Open data is the next (or already current) big thing. Is it enough?
We should be doing data science, not (only) for the sake of having good models or nice predictions, but for providing quantified, data driven and assessed evidence to decision makers.
Is a good data science process enough? I would say no. Whatever is the evidence data scientists will be able to provide, such evidence will be affected (or better annotated) by uncertainty, risk, confidence intervals, variance. The role of the decision maker is not to take blindly the outcome of the data science process but to weight properly the risk and the costs.
Let us take an academic example: the doctor deciding whether to prescribe or not a treatment (e.g. a chemotherapy) to a patient. It is not only about the potential success (and risk) of the treatment. It is also about the cost of a false positive (prescribe a treatment and suffer only side effects) and false negative (avoid to prescribe it and deteriorate the patient state).
Eventually, it is the doctor who decides on the basis of
- a model (implicit in his knowledge or made explicit for instance in a statistical model)
- a measure of utility or cost (associated to false positives and false negatives)
whether it is more beneficial for the patient to deliver or not a drug.
If the data that led to the statistical model are (or will presumably be) open and then available in the future for the sake of reproducibility and scientific validation, what about the final choice of the doctor (or more generally of the decision maker)?
Decision making is either irrational or rational. In the first case let us just cross our fingers. In the second case it would deserve a description, a documentation and (why not) an open sharing. I advocate that, like for open data, a comparable (or greater) effort should be deserved to provide tools, repositories and dashboards to edit, store and disseminate open decision models describing
- the decision making setting (date, author, target, expected impact)
- the evidence it relied on (informal knowledge, literature, statistical models)

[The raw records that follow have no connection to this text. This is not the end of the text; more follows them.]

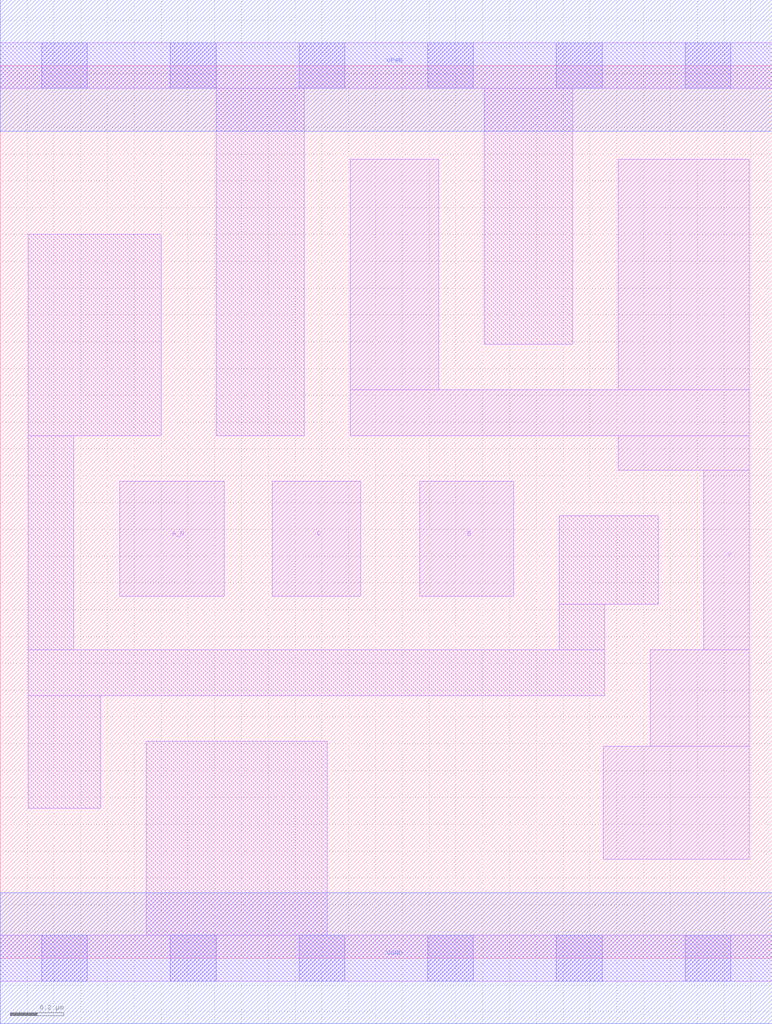
<source format=lef>
# Copyright 2020 The SkyWater PDK Authors
#
# Licensed under the Apache License, Version 2.0 (the "License");
# you may not use this file except in compliance with the License.
# You may obtain a copy of the License at
#
#     https://www.apache.org/licenses/LICENSE-2.0
#
# Unless required by applicable law or agreed to in writing, software
# distributed under the License is distributed on an "AS IS" BASIS,
# WITHOUT WARRANTIES OR CONDITIONS OF ANY KIND, either express or implied.
# See the License for the specific language governing permissions and
# limitations under the License.
#
# SPDX-License-Identifier: Apache-2.0

VERSION 5.7 ;
  NAMESCASESENSITIVE ON ;
  NOWIREEXTENSIONATPIN ON ;
  DIVIDERCHAR "/" ;
  BUSBITCHARS "[]" ;
UNITS
  DATABASE MICRONS 200 ;
END UNITS
MACRO sky130_fd_sc_ms__nand3b_1
  CLASS CORE ;
  SOURCE USER ;
  FOREIGN sky130_fd_sc_ms__nand3b_1 ;
  ORIGIN  0.000000  0.000000 ;
  SIZE  2.880000 BY  3.330000 ;
  SYMMETRY X Y ;
  SITE unit ;
  PIN A_N
    ANTENNAGATEAREA  0.233700 ;
    DIRECTION INPUT ;
    USE SIGNAL ;
    PORT
      LAYER li1 ;
        RECT 0.445000 1.350000 0.835000 1.780000 ;
    END
  END A_N
  PIN B
    ANTENNAGATEAREA  0.312600 ;
    DIRECTION INPUT ;
    USE SIGNAL ;
    PORT
      LAYER li1 ;
        RECT 1.565000 1.350000 1.915000 1.780000 ;
    END
  END B
  PIN C
    ANTENNAGATEAREA  0.312600 ;
    DIRECTION INPUT ;
    USE SIGNAL ;
    PORT
      LAYER li1 ;
        RECT 1.015000 1.350000 1.345000 1.780000 ;
    END
  END C
  PIN Y
    ANTENNADIFFAREA  0.956400 ;
    DIRECTION OUTPUT ;
    USE SIGNAL ;
    PORT
      LAYER li1 ;
        RECT 1.305000 1.950000 2.795000 2.120000 ;
        RECT 1.305000 2.120000 1.635000 2.980000 ;
        RECT 2.250000 0.370000 2.795000 0.790000 ;
        RECT 2.305000 1.820000 2.795000 1.950000 ;
        RECT 2.305000 2.120000 2.795000 2.980000 ;
        RECT 2.425000 0.790000 2.795000 1.150000 ;
        RECT 2.625000 1.150000 2.795000 1.820000 ;
    END
  END Y
  PIN VGND
    DIRECTION INOUT ;
    USE GROUND ;
    PORT
      LAYER met1 ;
        RECT 0.000000 -0.245000 2.880000 0.245000 ;
    END
  END VGND
  PIN VPWR
    DIRECTION INOUT ;
    USE POWER ;
    PORT
      LAYER met1 ;
        RECT 0.000000 3.085000 2.880000 3.575000 ;
    END
  END VPWR
  OBS
    LAYER li1 ;
      RECT 0.000000 -0.085000 2.880000 0.085000 ;
      RECT 0.000000  3.245000 2.880000 3.415000 ;
      RECT 0.105000  0.560000 0.375000 0.980000 ;
      RECT 0.105000  0.980000 2.255000 1.150000 ;
      RECT 0.105000  1.150000 0.275000 1.950000 ;
      RECT 0.105000  1.950000 0.600000 2.700000 ;
      RECT 0.545000  0.085000 1.220000 0.810000 ;
      RECT 0.805000  1.950000 1.135000 3.245000 ;
      RECT 1.805000  2.290000 2.135000 3.245000 ;
      RECT 2.085000  1.150000 2.255000 1.320000 ;
      RECT 2.085000  1.320000 2.455000 1.650000 ;
    LAYER mcon ;
      RECT 0.155000 -0.085000 0.325000 0.085000 ;
      RECT 0.155000  3.245000 0.325000 3.415000 ;
      RECT 0.635000 -0.085000 0.805000 0.085000 ;
      RECT 0.635000  3.245000 0.805000 3.415000 ;
      RECT 1.115000 -0.085000 1.285000 0.085000 ;
      RECT 1.115000  3.245000 1.285000 3.415000 ;
      RECT 1.595000 -0.085000 1.765000 0.085000 ;
      RECT 1.595000  3.245000 1.765000 3.415000 ;
      RECT 2.075000 -0.085000 2.245000 0.085000 ;
      RECT 2.075000  3.245000 2.245000 3.415000 ;
      RECT 2.555000 -0.085000 2.725000 0.085000 ;
      RECT 2.555000  3.245000 2.725000 3.415000 ;
  END
END sky130_fd_sc_ms__nand3b_1
END LIBRARY

</source>
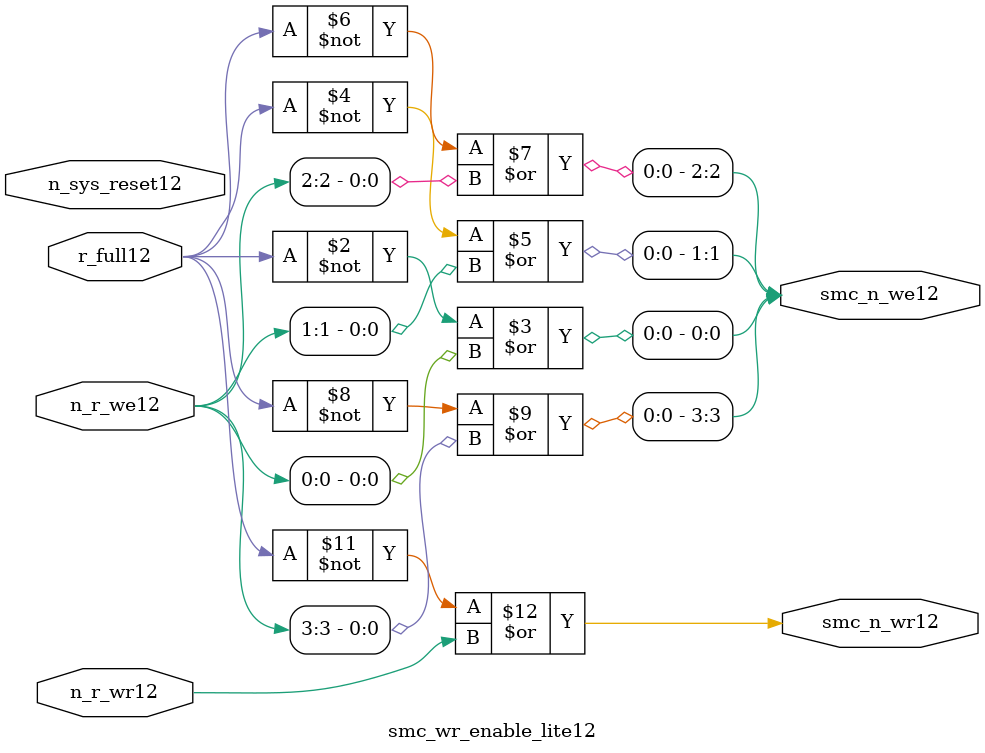
<source format=v>


  module smc_wr_enable_lite12 (

                      //inputs12                      

                      n_sys_reset12,
                      r_full12,
                      n_r_we12,
                      n_r_wr12,

                      //outputs12

                      smc_n_we12,
                      smc_n_wr12);

//I12/O12
   
   input             n_sys_reset12;   //system reset
   input             r_full12;    // Full cycle write strobe12
   input [3:0]       n_r_we12;    //write enable from smc_strobe12
   input             n_r_wr12;    //write strobe12 from smc_strobe12
   output [3:0]      smc_n_we12;  // write enable (active low12)
   output            smc_n_wr12;  // write strobe12 (active low12)
   
   
//output reg declaration12.
   
   reg [3:0]          smc_n_we12;
   reg                smc_n_wr12;

//----------------------------------------------------------------------
// negedge strobes12 with clock12.
//----------------------------------------------------------------------
      

//----------------------------------------------------------------------
      
//--------------------------------------------------------------------
// Gate12 Write strobes12 with clock12.
//--------------------------------------------------------------------

  always @(r_full12 or n_r_we12)
  
  begin
  
     smc_n_we12[0] = ((~r_full12  ) | n_r_we12[0] );

     smc_n_we12[1] = ((~r_full12  ) | n_r_we12[1] );

     smc_n_we12[2] = ((~r_full12  ) | n_r_we12[2] );

     smc_n_we12[3] = ((~r_full12  ) | n_r_we12[3] );

  
  end

//--------------------------------------------------------------------   
//write strobe12 generation12
//--------------------------------------------------------------------   

  always @(n_r_wr12 or r_full12 )
  
     begin
  
        smc_n_wr12 = ((~r_full12 ) | n_r_wr12 );
       
     end

endmodule // smc_wr_enable12


</source>
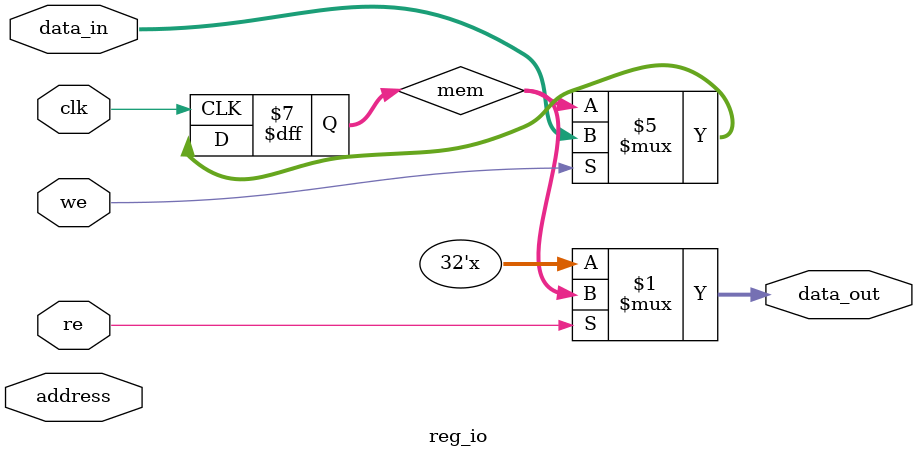
<source format=v>
module reg_io(
    data_out, data_in, address, we, re, clk
    );
parameter DATA_WIDTH=32;
parameter ADDR_WIDTH=27;

output [DATA_WIDTH-1:0] data_out;
input [DATA_WIDTH-1:0] data_in;
input [ADDR_WIDTH-1:0] address;
input we;
input re;
input clk;

reg [DATA_WIDTH-1:0] mem;

assign data_out = (re) ? mem : {DATA_WIDTH{1'bz}};

initial begin
    mem = {DATA_WIDTH{1'b0}};
end

always @(posedge clk) begin
    if ( we ) 
        mem = data_in;
    end

endmodule
</source>
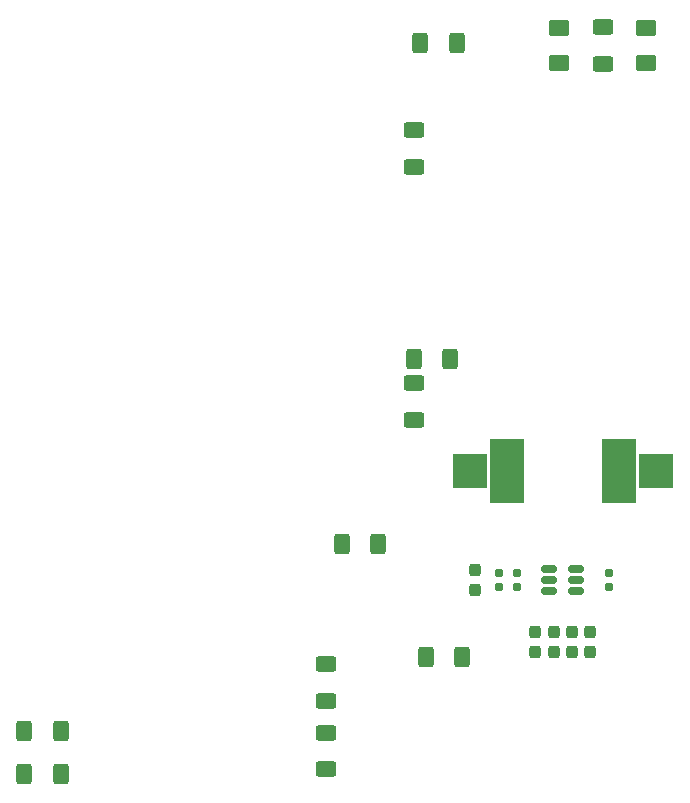
<source format=gbr>
%TF.GenerationSoftware,KiCad,Pcbnew,(6.0.0)*%
%TF.CreationDate,2022-08-03T23:17:49+01:00*%
%TF.ProjectId,Tube Headphone project V3,54756265-2048-4656-9164-70686f6e6520,rev?*%
%TF.SameCoordinates,Original*%
%TF.FileFunction,Paste,Top*%
%TF.FilePolarity,Positive*%
%FSLAX46Y46*%
G04 Gerber Fmt 4.6, Leading zero omitted, Abs format (unit mm)*
G04 Created by KiCad (PCBNEW (6.0.0)) date 2022-08-03 23:17:49*
%MOMM*%
%LPD*%
G01*
G04 APERTURE LIST*
G04 Aperture macros list*
%AMRoundRect*
0 Rectangle with rounded corners*
0 $1 Rounding radius*
0 $2 $3 $4 $5 $6 $7 $8 $9 X,Y pos of 4 corners*
0 Add a 4 corners polygon primitive as box body*
4,1,4,$2,$3,$4,$5,$6,$7,$8,$9,$2,$3,0*
0 Add four circle primitives for the rounded corners*
1,1,$1+$1,$2,$3*
1,1,$1+$1,$4,$5*
1,1,$1+$1,$6,$7*
1,1,$1+$1,$8,$9*
0 Add four rect primitives between the rounded corners*
20,1,$1+$1,$2,$3,$4,$5,0*
20,1,$1+$1,$4,$5,$6,$7,0*
20,1,$1+$1,$6,$7,$8,$9,0*
20,1,$1+$1,$8,$9,$2,$3,0*%
G04 Aperture macros list end*
%ADD10RoundRect,0.250000X0.625000X-0.400000X0.625000X0.400000X-0.625000X0.400000X-0.625000X-0.400000X0*%
%ADD11RoundRect,0.237500X0.237500X-0.300000X0.237500X0.300000X-0.237500X0.300000X-0.237500X-0.300000X0*%
%ADD12RoundRect,0.250000X0.400000X0.625000X-0.400000X0.625000X-0.400000X-0.625000X0.400000X-0.625000X0*%
%ADD13R,3.000000X5.500000*%
%ADD14RoundRect,0.250000X-0.625000X0.400000X-0.625000X-0.400000X0.625000X-0.400000X0.625000X0.400000X0*%
%ADD15RoundRect,0.250001X-0.624999X0.462499X-0.624999X-0.462499X0.624999X-0.462499X0.624999X0.462499X0*%
%ADD16RoundRect,0.250001X0.624999X-0.462499X0.624999X0.462499X-0.624999X0.462499X-0.624999X-0.462499X0*%
%ADD17RoundRect,0.250000X-0.400000X-0.625000X0.400000X-0.625000X0.400000X0.625000X-0.400000X0.625000X0*%
%ADD18RoundRect,0.155000X-0.155000X0.212500X-0.155000X-0.212500X0.155000X-0.212500X0.155000X0.212500X0*%
%ADD19R,3.000000X2.900000*%
%ADD20RoundRect,0.150000X0.512500X0.150000X-0.512500X0.150000X-0.512500X-0.150000X0.512500X-0.150000X0*%
%ADD21RoundRect,0.160000X-0.160000X0.197500X-0.160000X-0.197500X0.160000X-0.197500X0.160000X0.197500X0*%
%ADD22RoundRect,0.160000X0.160000X-0.197500X0.160000X0.197500X-0.160000X0.197500X-0.160000X-0.197500X0*%
G04 APERTURE END LIST*
D10*
%TO.C,R3*%
X204390000Y-81190000D03*
X204390000Y-78090000D03*
%TD*%
D11*
%TO.C,C15*%
X217800000Y-100822500D03*
X217800000Y-99097500D03*
%TD*%
D12*
%TO.C,R11*%
X208510000Y-101230332D03*
X205410000Y-101230332D03*
%TD*%
D11*
%TO.C,C1*%
X209583119Y-95582500D03*
X209583119Y-93857500D03*
%TD*%
D10*
%TO.C,R10*%
X196932449Y-110755000D03*
X196932449Y-107655000D03*
%TD*%
D11*
%TO.C,C14*%
X219360198Y-100822500D03*
X219360198Y-99097500D03*
%TD*%
D13*
%TO.C,REF\u002A\u002A*%
X212280000Y-85540000D03*
X221780000Y-85540000D03*
%TD*%
D14*
%TO.C,R2*%
X204390000Y-56660000D03*
X204390000Y-59760000D03*
%TD*%
D15*
%TO.C,D2*%
X216690000Y-48015000D03*
X216690000Y-50990000D03*
%TD*%
D16*
%TO.C,D1*%
X224090000Y-50945000D03*
X224090000Y-47970000D03*
%TD*%
D12*
%TO.C,R5*%
X201390000Y-91650000D03*
X198290000Y-91650000D03*
%TD*%
%TO.C,R9*%
X174510000Y-107476335D03*
X171410000Y-107476335D03*
%TD*%
D17*
%TO.C,R6*%
X204955112Y-49260000D03*
X208055112Y-49260000D03*
%TD*%
D18*
%TO.C,C2*%
X220964485Y-94158629D03*
X220964485Y-95293629D03*
%TD*%
D10*
%TO.C,R1*%
X220390000Y-51030000D03*
X220390000Y-47930000D03*
%TD*%
D19*
%TO.C,L1*%
X209180000Y-85540000D03*
X224880000Y-85540000D03*
%TD*%
D20*
%TO.C,U4*%
X218167500Y-95686129D03*
X218167500Y-94736129D03*
X218167500Y-93786129D03*
X215892500Y-93786129D03*
X215892500Y-94736129D03*
X215892500Y-95686129D03*
%TD*%
D21*
%TO.C,R13*%
X213152150Y-94128629D03*
X213152150Y-95323629D03*
%TD*%
D22*
%TO.C,R12*%
X211582150Y-95323629D03*
X211582150Y-94128629D03*
%TD*%
D12*
%TO.C,R4*%
X207500000Y-76030000D03*
X204400000Y-76030000D03*
%TD*%
D11*
%TO.C,C16*%
X216239803Y-100822500D03*
X216239803Y-99097500D03*
%TD*%
D14*
%TO.C,R7*%
X196932449Y-101855000D03*
X196932449Y-104955000D03*
%TD*%
D11*
%TO.C,C4*%
X214679606Y-100822500D03*
X214679606Y-99097500D03*
%TD*%
D12*
%TO.C,R8*%
X174510000Y-111116335D03*
X171410000Y-111116335D03*
%TD*%
M02*

</source>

- in case of statistical evidence, the (open) data that were used for inferring it
- the utility (or cost) function used for the decision
- the decision making process, specifically how the material in points 2., 3. and 4. was used to deliver the final decision
And the confidentiality? The decision model (once formalized) could be kept confidential or have a restricted access if needed. The issue here is not really about the disclosure of sensitive information but more about the degree of reproducibility of a decision. We can only learn from our (or other) errors. Think about political decision makers, democratically required to document and safely store their decisions, and the possibility for a citizen of rerunning their decisions (once disclosed) in a near (or far) future.